Las ciudades inteligentes son una fuente de empleo, negocio y en muchos casos bienestar. Pero engloban proyectos muy distintos y no todos cuajan.
Hace siete años, en marzo de 2011, un accidente nuclear convirtió la prefectura nipona de Fukushima en uno de lugares más letales del mundo. Pero durante días, incluso semanas, miles de japoneses no supieron exactamente a qué cantidad de radiación estaban expuestos. Salvo aquellos que pudieron procurarse medidores de radioactividad, el resto solo recibió información sesgada y con cuentagotas.
Hoy ese apagón informativo no habría sido posible por los sensores que incorporan cada vez más objetos que nos rodean, o que incluso llevamos puestos, y que generan información en tiempo real las 24 horas del día. Sensores de olor, de temperatura, de humedad, de posición, y otros mucho más sofisticados como el nivel de radiación que no tienen que estar interconectados por cables. A eso hay que añadirle la tecnología para procesar los datos y utilizarlos en distintas áreas. En las ciudades, esa “inteligencia” permite una optimización sin precedentes, desde ahorrar agua a gestionar mejor los residuos o los espacios de aparcamiento.
Se trata de un negocio jugoso: en 2020 se estima que las smart cities generarán negocio por valor de 1,5 billones de dólares, según distintas consultoras (parte interesada). Bajo el mismo paraguas se engloban proyectos públicos, privados y de colaboración entre ambos. Desde un edificio inteligente en Singapur a una empresa sueca que instala granjas subterráneas. Hay miles de ejemplos en todo el mundo.
Sidewalk Labs, la empresa de innovación urbanística de Alphabet (propiedad de Google) se ha propuesto crear nada menos que un prototipo de ciudad del futuro exportable en un barrio a las afueras de Toronto. El proyecto a muchas empresas les resultaría inabarcable: engloba desde gestión de residuos al coche autónomo. Pero SideWalk Labs ha decidido entrar en todo a la vez.
Es un camino de no retorno: los datos ya están transformando las ciudades, igual que lo han hecho con las rutinas de trabajo o la publicidad. Pero quizás estemos sobreestimando el término smart. Algunos expertos consideran que se está abusando de la sensorización en ciertas situaciones en las que realmente no hace falta. O que muchos se han subido al carro de las subvenciones europeas o del Plan Nacional de Ciudades Inteligentes por poco más que haber desarrollado una app. Mientras tanto, leemos argumentos epatantes: “El uso de la tecnología inteligente puede salvar entre 30 y 300 vidas al año en una ciudad de cinco millones de habitantes”, según McKinsey.

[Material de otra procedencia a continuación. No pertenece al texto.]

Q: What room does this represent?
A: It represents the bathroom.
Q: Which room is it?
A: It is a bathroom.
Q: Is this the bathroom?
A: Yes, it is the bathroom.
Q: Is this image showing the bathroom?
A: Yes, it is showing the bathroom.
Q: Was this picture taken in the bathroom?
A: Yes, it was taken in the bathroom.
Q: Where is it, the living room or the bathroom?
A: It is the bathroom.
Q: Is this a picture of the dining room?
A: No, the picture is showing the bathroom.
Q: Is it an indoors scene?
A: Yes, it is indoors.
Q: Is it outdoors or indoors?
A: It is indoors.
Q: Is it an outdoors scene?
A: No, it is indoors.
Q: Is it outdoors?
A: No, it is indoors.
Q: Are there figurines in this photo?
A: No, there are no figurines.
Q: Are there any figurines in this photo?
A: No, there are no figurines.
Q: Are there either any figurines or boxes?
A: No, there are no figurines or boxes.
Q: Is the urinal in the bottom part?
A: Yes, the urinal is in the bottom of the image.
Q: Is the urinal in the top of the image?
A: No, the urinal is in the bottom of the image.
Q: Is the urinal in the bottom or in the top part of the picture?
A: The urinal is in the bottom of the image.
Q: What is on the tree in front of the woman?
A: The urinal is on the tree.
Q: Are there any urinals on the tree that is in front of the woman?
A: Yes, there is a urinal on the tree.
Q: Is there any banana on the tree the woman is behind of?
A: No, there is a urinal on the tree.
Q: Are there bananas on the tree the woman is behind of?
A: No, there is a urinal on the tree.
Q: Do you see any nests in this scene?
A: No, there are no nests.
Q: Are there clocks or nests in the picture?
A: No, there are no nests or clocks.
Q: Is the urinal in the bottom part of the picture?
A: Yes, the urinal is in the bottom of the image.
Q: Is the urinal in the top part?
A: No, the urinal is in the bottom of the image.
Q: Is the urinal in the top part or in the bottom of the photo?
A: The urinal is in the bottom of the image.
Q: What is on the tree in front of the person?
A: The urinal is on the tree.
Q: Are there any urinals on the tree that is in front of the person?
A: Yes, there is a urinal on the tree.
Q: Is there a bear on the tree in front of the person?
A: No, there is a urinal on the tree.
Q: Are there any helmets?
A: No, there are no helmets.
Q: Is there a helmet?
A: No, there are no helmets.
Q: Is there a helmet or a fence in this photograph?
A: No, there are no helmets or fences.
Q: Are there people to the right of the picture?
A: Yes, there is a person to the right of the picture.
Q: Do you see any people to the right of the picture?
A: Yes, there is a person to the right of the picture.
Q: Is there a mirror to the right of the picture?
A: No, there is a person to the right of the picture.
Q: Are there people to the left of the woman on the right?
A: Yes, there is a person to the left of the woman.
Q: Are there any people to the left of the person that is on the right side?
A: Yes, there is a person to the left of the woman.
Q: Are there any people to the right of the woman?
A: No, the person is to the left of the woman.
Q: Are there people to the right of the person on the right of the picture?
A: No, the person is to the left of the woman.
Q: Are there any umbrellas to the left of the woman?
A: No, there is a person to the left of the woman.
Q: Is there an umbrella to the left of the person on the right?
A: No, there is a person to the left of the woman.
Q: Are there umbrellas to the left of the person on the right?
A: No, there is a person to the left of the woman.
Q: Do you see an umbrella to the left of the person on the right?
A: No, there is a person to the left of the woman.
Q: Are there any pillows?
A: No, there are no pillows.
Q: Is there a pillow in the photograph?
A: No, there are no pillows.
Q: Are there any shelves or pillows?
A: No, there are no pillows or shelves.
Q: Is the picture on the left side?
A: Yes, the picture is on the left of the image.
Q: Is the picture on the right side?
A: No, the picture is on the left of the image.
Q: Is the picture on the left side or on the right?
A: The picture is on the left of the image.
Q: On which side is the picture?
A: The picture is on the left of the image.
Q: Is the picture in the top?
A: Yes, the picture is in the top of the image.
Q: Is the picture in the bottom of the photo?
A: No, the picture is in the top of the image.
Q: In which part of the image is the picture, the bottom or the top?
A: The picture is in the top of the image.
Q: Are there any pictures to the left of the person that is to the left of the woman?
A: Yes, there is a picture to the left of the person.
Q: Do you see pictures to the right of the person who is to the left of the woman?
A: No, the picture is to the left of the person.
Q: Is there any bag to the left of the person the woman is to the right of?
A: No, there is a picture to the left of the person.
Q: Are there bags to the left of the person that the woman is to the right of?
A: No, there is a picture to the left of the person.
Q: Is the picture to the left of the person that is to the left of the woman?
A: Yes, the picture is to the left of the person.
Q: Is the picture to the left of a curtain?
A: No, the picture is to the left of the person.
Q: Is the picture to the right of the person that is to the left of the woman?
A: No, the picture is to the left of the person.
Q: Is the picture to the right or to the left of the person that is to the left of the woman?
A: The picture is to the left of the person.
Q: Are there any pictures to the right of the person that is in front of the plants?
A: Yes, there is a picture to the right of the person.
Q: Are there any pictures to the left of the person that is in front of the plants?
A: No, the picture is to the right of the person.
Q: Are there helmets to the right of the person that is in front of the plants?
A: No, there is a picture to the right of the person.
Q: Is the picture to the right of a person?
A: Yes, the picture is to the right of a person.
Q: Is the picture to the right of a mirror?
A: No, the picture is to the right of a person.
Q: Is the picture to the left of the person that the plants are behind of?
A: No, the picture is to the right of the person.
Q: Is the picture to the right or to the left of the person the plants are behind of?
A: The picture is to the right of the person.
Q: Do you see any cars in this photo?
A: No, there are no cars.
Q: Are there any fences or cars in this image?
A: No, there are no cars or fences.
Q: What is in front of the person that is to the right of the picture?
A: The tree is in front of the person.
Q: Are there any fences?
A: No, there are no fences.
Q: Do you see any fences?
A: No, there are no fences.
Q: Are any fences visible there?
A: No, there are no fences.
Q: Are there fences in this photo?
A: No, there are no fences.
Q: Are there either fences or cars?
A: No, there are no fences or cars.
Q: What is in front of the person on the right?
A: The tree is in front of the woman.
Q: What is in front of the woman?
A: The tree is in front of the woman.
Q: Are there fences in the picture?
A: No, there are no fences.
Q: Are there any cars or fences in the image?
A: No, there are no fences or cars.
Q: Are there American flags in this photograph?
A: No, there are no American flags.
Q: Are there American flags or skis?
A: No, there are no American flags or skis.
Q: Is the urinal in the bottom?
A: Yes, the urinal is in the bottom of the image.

En el caso de Songdo, una ciudad inteligente contruida de la nada a las afueras de Seúl, en Corea del Sur, nunca se ha llegado a disfrutar de todo lo que se proyectaba sobre el papel: un entorno sin coches, con energías limpias y un 60% de superficies verdes. Para empezar porque en lugar de 300.000 personas solo viven 70.000. “Esto es como Chernóbil, está desierto”, se quejaba un crítico con el proyecto a la prensa surcoreana el año pasado. “No hay negocios, no han querido apostar por esto”.
“Se está usando muchas veces el término smart city como estrategia de marketing. Los departamentos de smart cities suelen formar parte de consultoras que al final acaban haciendo branding de ciudades. Muchas prácticas como el ahorro de energía o fomentar las zonas verdes no tienen que ver con las ciudades inteligentes. Eso de que todo lo que suene a eficiencia o a moderno sea smart cuando se lleva haciendo 200 años es engañoso”, explica el arquitecto y urbanista español Luis Arnáiz. “Para mí la ciudad smart es la que puede tomar sus propias decisiones, es el business intelligence. Pero para eso se necesita que todos los elementos estén inventariados y eso no ocurre. Pensemos que quizá es más importante saber dónde están las papeleras que si están medio llenas. Los inventarios son clave”.
Arnáiz se queja de que en general sobra publicidad y falta planificación estratégica a medio-largo plazo. “Lo primero es construir ciudad, dotarla de servicios, hacerla habitable para la gente. Porque si no, por muy smart que sea, no sirve de nada”, subraya. Otro promotor añade que en muchos lugares tienen que trabajar sin un registro común y público donde consultar información crucial: “Unos de los grandes problemas de las smart cities es que no existe un registro común para saber dónde están, por ejemplo, todas las canalizaciones de agua o cuántos árboles hay. Y sobre todo, no siempre es pública la información sobre derechos y deberes urbanísticos. Pero nadie quiere soltar la información porque supone poder”.